A Gilan, in Iran – un paese dove essere omosessuali è punibile con reclusione, abusi e morte – una serie di filmati sui social network mostrano alcuni mullah impegnati in rapporti omosessuali. Il primo video, pubblicato il 18 luglio su Telegram, su un canale chiamato “Gilan News”, mostrava Reza Seghati, direttore generale dell’ufficio del ministero della Cultura nella provincia di Gilan, nel nord dell’Iran, mentre aveva rapporti con un altro uomo.

Il 21 luglio un altro filmato ritraeva Mohammad Safari, fondamentalista e membro del consiglio municipale di Anzali – anch’essa cittadina della provincia di Gilan –,  mentre fumava oppio e si masturbava guardando il cellulare, pratica vietata dalle istituzioni religiose del paese.

Poi il 30 luglio è emersa sui social media una presunta videochiamata esplicita tra due mullah, ossia le autorità religiose del regime. Il primo dei due è Mahdi Haghshenas, ex deputato dell’Ufficio per la propagazione della virtù e la prevenzione del vizio sempre nella provincia di Gilan, l’altro invece suo cognato. La diffusione di questi video contribuisce a evidenziare l’ipocrisia del regime.

Reazione del regime

Il dipartimento di orientamento culturale e islamico di Gilan ha rilasciato una dichiarazione il 22 luglio, in cui ha fatto riferimento al «sospetto passo falso del direttore dell'orientamento islamico a Gilan» e di «aver deferito il caso alle autorità giudiziarie», ma Seghati non avrebbe subìto finora alcuna azione legale e secondo i media iraniani sarebbe solo stato «sostituito» come direttore generale senza alcuna spiegazione

Invece il regime sta perseguendo la persona che ha pubblicato il video, tanto che l’utente ha affermato che diversi giorni dopo la pubblicazione del filmato su Telegram di essere stato minacciato di morte e che i suoi familiari sono stati sotto arresto in Iran per diverse ore. 

Il vicepresidente del parlamento della Repubblica islamica, Mojtaba Zolnouri, ha dichiarato: «Il crimine di coloro che hanno diffuso questi video è maggiore di quello dei fornicatori». Mentre lo stesso dipartimento della Cultura ha messo in guardia dall’usare il video per «indebolire l’onorevole fronte culturale della rivoluzione islamica».

Ipocrisia

A poco più di un anno dall’inizio delle proteste in Iran, la diffusione di questi video sta scatenando indignazione sui social media.

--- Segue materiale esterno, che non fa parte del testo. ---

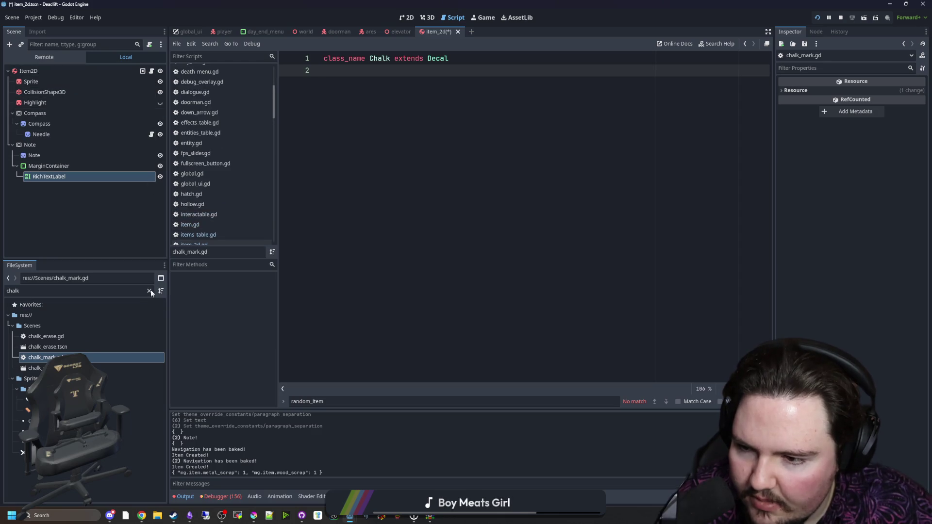
click(149, 291)
text(player)
click(43, 336)
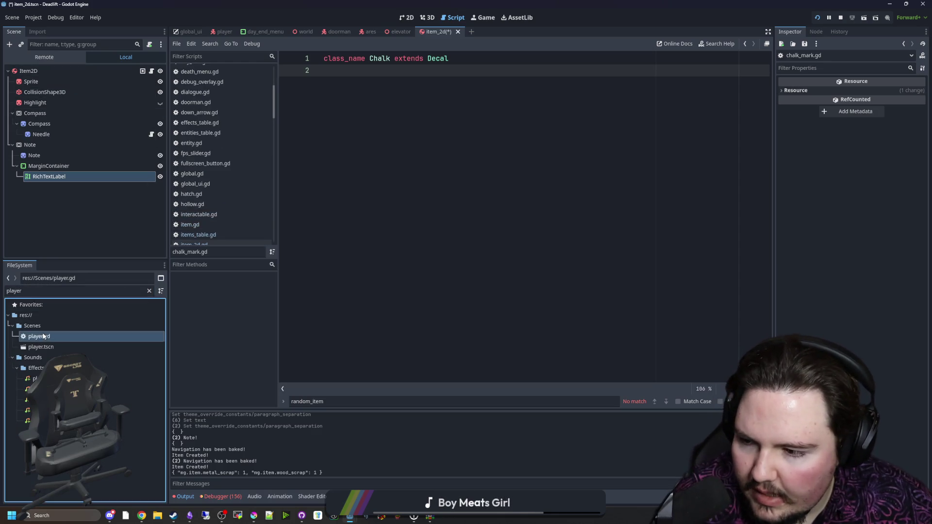
double_click(43, 336)
Back in the resumed game, walk into the room, throw the held sponge, and pause.
click(483, 17)
click(474, 218)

Gli utenti accusano i funzionari non per la loro vita privata ma per l’ipocrisia con cui governano il paese.

A esempio, Reza Seghati è un conservatore intransigente intenzionato restringere ulteriormente le libertà sociali delle donne e inasprire le norme sul velo obbligatorio. Nonostante sia stato definito un «campione dei valori islamici e della famiglia islamica» dai conservatori, questi video affermano che sta conducendo una doppia vita.

Haghshenas invece lo ricordano in molti per la condanna a Vida Movahed, una delle prime attiviste contro il velo obbligatorio, arrestata quando nel 2017 si tolse l’hijab e salì su una colonnina elettrica sventolando un velo bianco in segno di protesta.

Arash, un attivista iraniano che vive in Europa, ha detto che questi casi servono a denunciare l’ipocrisia del regime che impone con la forza la sua presunta morale» e aggiunge che per il paese «è arrivato il momento di fare un passo avanti sui diritti Lgbt».